My second issue was upgrading mediawiki.  This, of course, is not a smart move to do as part of moving to a new server.  But, hey, I did it.  The final key was to run the update script (maintenance/update.php) that is included in the mediawiki install dir (/usr/share/mediawiki on Ubuntu).

Otherwise, the steps at this site, and the ones it links to, are great.


New Install of Ubuntu Server – Part II (subversion)

After installing the baseline of the server I needed to install subversion.  Installing subversion is something I have had trouble with in the past, and have been surrounded by talented people to fix my mistakes.

Yes, humility there.  I suck at installing subversion, but ask for help.  This time, I finally found the right resources to make things work as expected.  The interesting park is that I was moving content between servers, so I had to install, dump, load, and configure.  A couple more steps, but appears to have been successful.

1) This page provided simple instructions on installing and configuring subversion.  I did not import a project because I loaded from a dump.

2) This page provided fantastic instructions for dumping and loading subversion.  The notable changes I made where the user and groups I chown’d to because this subversion instance is controlled through apache modules.  So after the chown/chmod commands, I stopped.

3) Finally I needed a hint about why my apache server wasn’t letting me into the repository.  Here is the hint I needed.  Specifically the section about editing the httpd.conf file.


New Install of Ubuntu Server – Part I

I have installed Ubuntu Server before, but this time is different.  An instance completely pooched in a way that was not reliably recoverable.  For unknown reasons the virtual disks were unstable.  So, critical data was backed up and moved to a new image.  Not terribly difficult, but something fun to note.  Some really great sites helped with some of the more mundane details.

I will break this into four parts:  Server, Subversion, Mediawiki, and Bugzilla.

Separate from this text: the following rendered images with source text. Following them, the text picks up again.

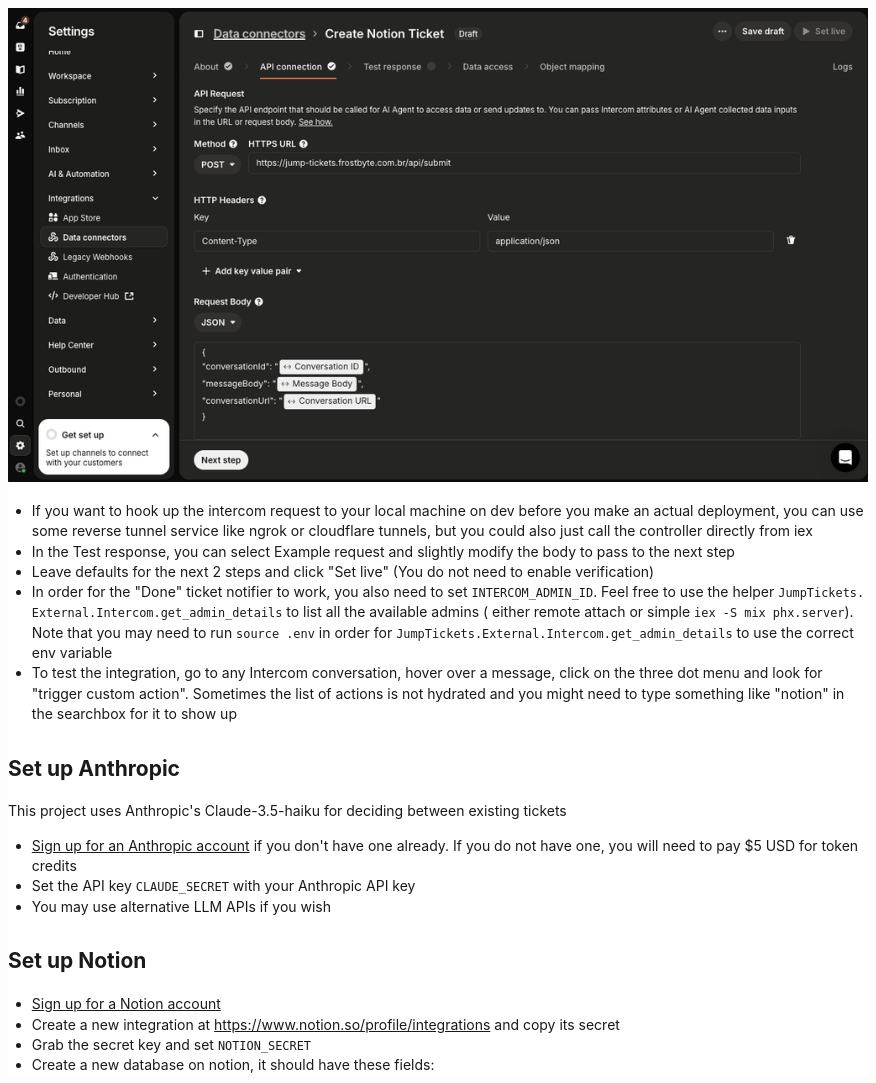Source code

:![Create action - 2](docs/create-action-2.png)
  - If you want to hook up the intercom request to your local machine on dev before you make an actual deployment, you can use some reverse tunnel service like ngrok or cloudflare tunnels, but you could also just call the controller directly from iex
- In the Test response, you can select Example request and slightly modify the body to pass to the next step
- Leave defaults for the next 2 steps and click "Set live" (You do not need to enable verification)
- In order for the "Done" ticket notifier to work, you also need to set `INTERCOM_ADMIN_ID`. Feel free to use the helper `JumpTickets.External.Intercom.get_admin_details` to list all the available admins ( either remote attach or simple `iex -S mix phx.server`). Note that you may need to run `source .env` in order for `JumpTickets.External.Intercom.get_admin_details` to use the correct env variable
- To test the integration, go to any Intercom conversation, hover over a message, click on the three dot menu and look for "trigger custom action". Sometimes the list of actions is not hydrated and you might need to type something like "notion" in the searchbox for it to show up

## Set up Anthropic

This project uses Anthropic's Claude-3.5-haiku for deciding between existing tickets
- [Sign up for an Anthropic account](https://www.anthropic.com/api) if you don't have one already. If you do not have one, you will need to pay $5 USD for token credits 
- Set the API key `CLAUDE_SECRET` with your Anthropic API key
- You may use alternative LLM APIs if you wish

## Set up Notion

- [Sign up for a Notion account](https://www.notion.com/)
- Create a new integration at https://www.notion.so/profile/integrations and copy its secret
- Grab the secret key and set `NOTION_SECRET`
- Create a new database on notion, it should have these fields:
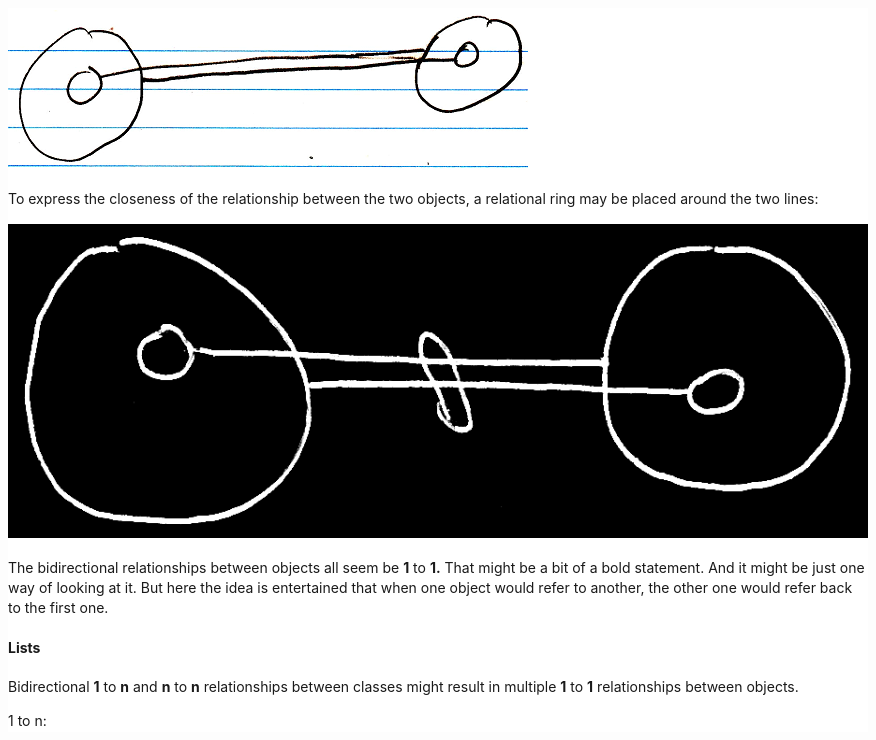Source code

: ![](images/1.%20Relationships.020.png)

To express the closeness of the relationship between the two objects, a relational ring may be placed around the two lines:

![](images/1.%20Relationships.021.png)

The bidirectional relationships between objects all seem be **1** to **1.** That might be a bit of a bold statement. And it might be just one way of looking at it. But here the idea is entertained that when one object would refer to another, the other one would refer back to the first one.
#### **Lists**
Bidirectional **1** to **n** and **n** to **n** relationships between classes might result in multiple **1** to **1** relationships between objects.

1 to n:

The server installation was direct and obvious:

  • install from the ISO
  • update
  • run a neat script (below) for a basic gnome desktop
  • install subversion, mediawiki, and bugzilla (exactly as named) from the repositories
  • update the host name (sudo hostname new-host-name; sudo vi /etc/hostname)
  • update the IP address to be static (sudo vi /etc/network/interfaces) — details below.

The neat script:

#!/bin/bash
#######################################################################
# Ubuntu-Desktop-Minimal: Post-install script to install only the bare
# essentials of an Ubuntu Desktop.
#######################################################################
echo "[*] Installing Gnome Essentials"
sudo apt-get -y install gnome-core gdm network-manager-gnome fast-user-switch-applet \
human-theme x11-xserver-utils tangerine-icon-theme gnome-themes ubuntu-artwork \
jockey-gtk gnome-screensaver gnome-utils xorg
echo "[*] Installing Application Essentials"
sudo apt-get install -y gcalctool tsclient system-config-samba gnome-nettool ntfsprogs update-manager \
gdebi system-config-printer-gnome brasero gparted epiphany
exit

The new eth0 entry in the interfaces file (with real IPs obfuscated):

auto eth0
iface eth0 inet static
address a.b.c.d
netmask 255.255.255.0
network a.b.c.0
broadcast a.b.c.255
gateway a.b.c.1

It was really that simple.

This page is also worth nothing where I found a superb set of steps to migrate users from the old server to the new server.